Violent offenders are extremely dangerous. The shock, fear, or momentary disbelief that your being hurt can cause, will likely be the only opening your adversary needs to do whatever he wishes to you -- and it won’t be pleasant. On the other hand, if your reaction to being hurt is explosive rage and the ferocity and ruthless disregard for your enemy that this easily makes possible, then -- short of administering a knockout blow or lethal injury -- your assailant will almost certainly be triggering his own destruction when he hurts you. And that’s the way it should be.
You want to react to your injury and pain in any dangerous encounter by:
- Exploding with maniacal rage. In fact you turn into a murderous, wild animal
- Hatred -- cultivated by studying violent crimes and violent criminals and coming to resent their existence. Repeating and repeating and repeating to yourself as you study these monsters that they are in fact subhuman s––t and that they do not deserve to exist
- Indignation. This comes from appreciating your own worth as a decent human being and resenting the idea that anyone might attempt to harm you or yours, and violate you in any way. You are not a violent offender, so how dare these scum intrude upon your normal life with their evil!
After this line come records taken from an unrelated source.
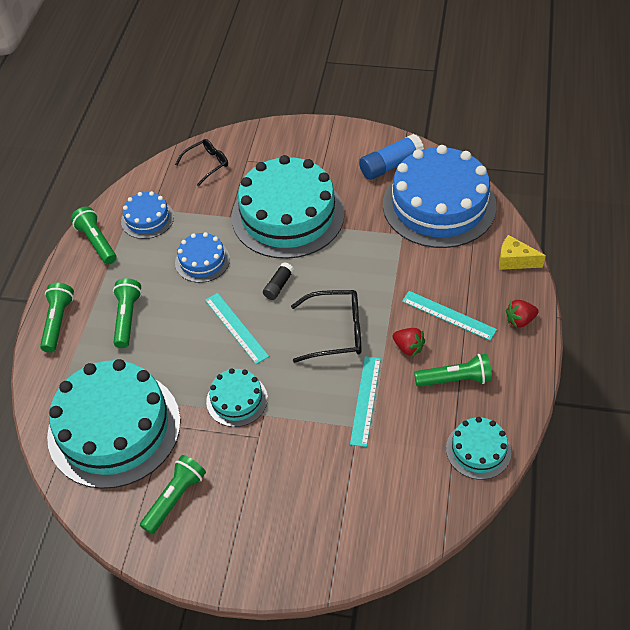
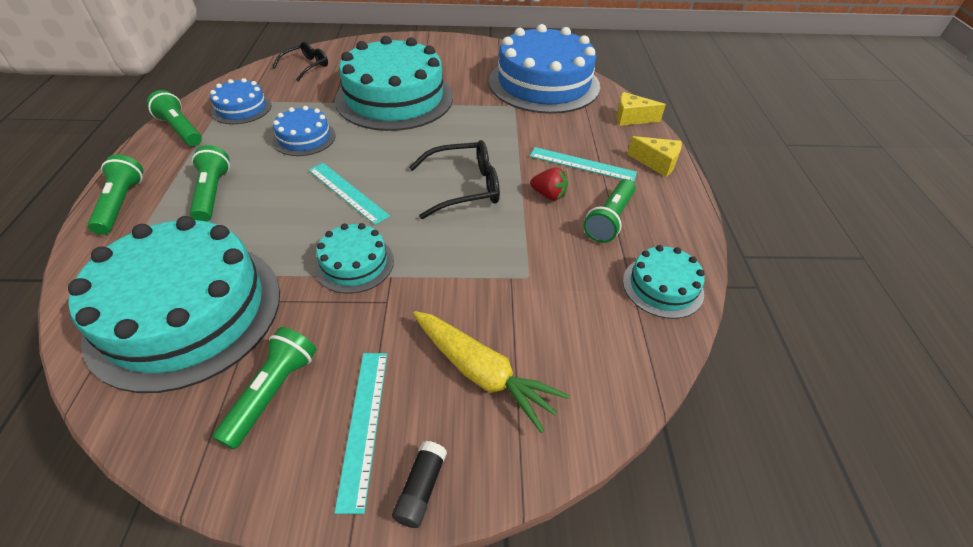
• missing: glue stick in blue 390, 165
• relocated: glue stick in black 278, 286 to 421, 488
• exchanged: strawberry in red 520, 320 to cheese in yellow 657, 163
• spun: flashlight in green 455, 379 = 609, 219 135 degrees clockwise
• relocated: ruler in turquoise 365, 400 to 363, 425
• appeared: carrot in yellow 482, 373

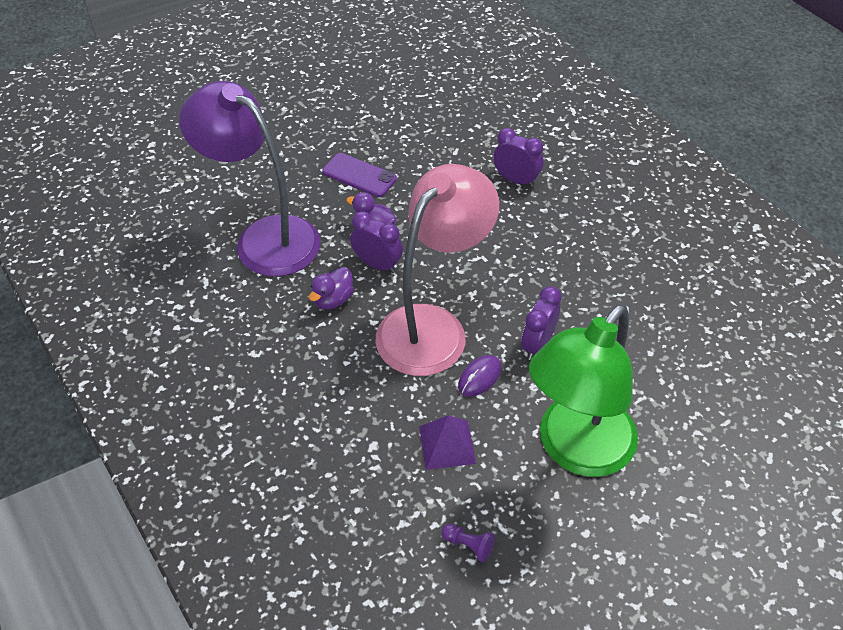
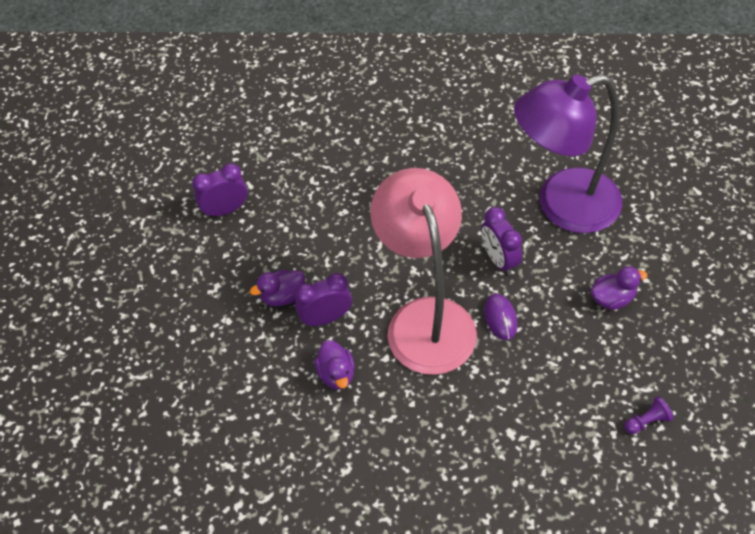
• relocated: lamp in purple 264, 237 to 562, 206
• relocated: clock in purple 516, 180 to 225, 210
• missing: phone in purple 359, 175
• exchanged: lamp in green 576, 450 to duck in purple 612, 298
• missing: pyramid in purple 447, 444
- A desire to destroy. You want to damage and drop your adversary. He is no damn good, he is a monster, he does not deserve any consideration as a human being, and you will not give him any. This filthy and substandard excuse for a “human being” must be stopped by whatever means you have at your disposal -- right now! To hell with the f––ing bastard! Your life and well being are more important by far than his!
- An attitude of ruthless disregard for your enemy. No one who attacks another person without justification (i.e. acting in self-defense) deserves any consideration whatever. So give him none. Unleash full fury and keep on attacking and attacking and attacking and attacking until your foe is harmless and you are safe.
Your attitude and mind-setting resembles, in this regard, that of not only a wild animal, but also of one of man’s most intelligent and highly trained best friends: the guard or protection dog. There have been cases where these marvelous protectors have absorbed five and six bullets, and kept right on coming until the enemy was destroyed! An intelligent, well-trained dog who is normally friendly and loving possesses the ability to shift into an attitude of terrifying, totally focused, unrestrained aggression . . . and to savage whomever he must in order to defend himself, his master, and home and hearth! We all can learn a lot from these great animals.
And that’s our message:
Be a realist. There are no supermen or unbeatable warriors. We are all human and we are all subject to injury. We must be conditioned to become as great, as severe, as instantaneous, and as dangerous a threat to any extralegal vermin who undertake to prey upon us, as a jungle cat. And we must expect to get hurt, and be conditioned ahead of time to react to being hurt exactly as the most dangerous wild animals on the planet react.
One day you may owe your life to having absorbed this lesson.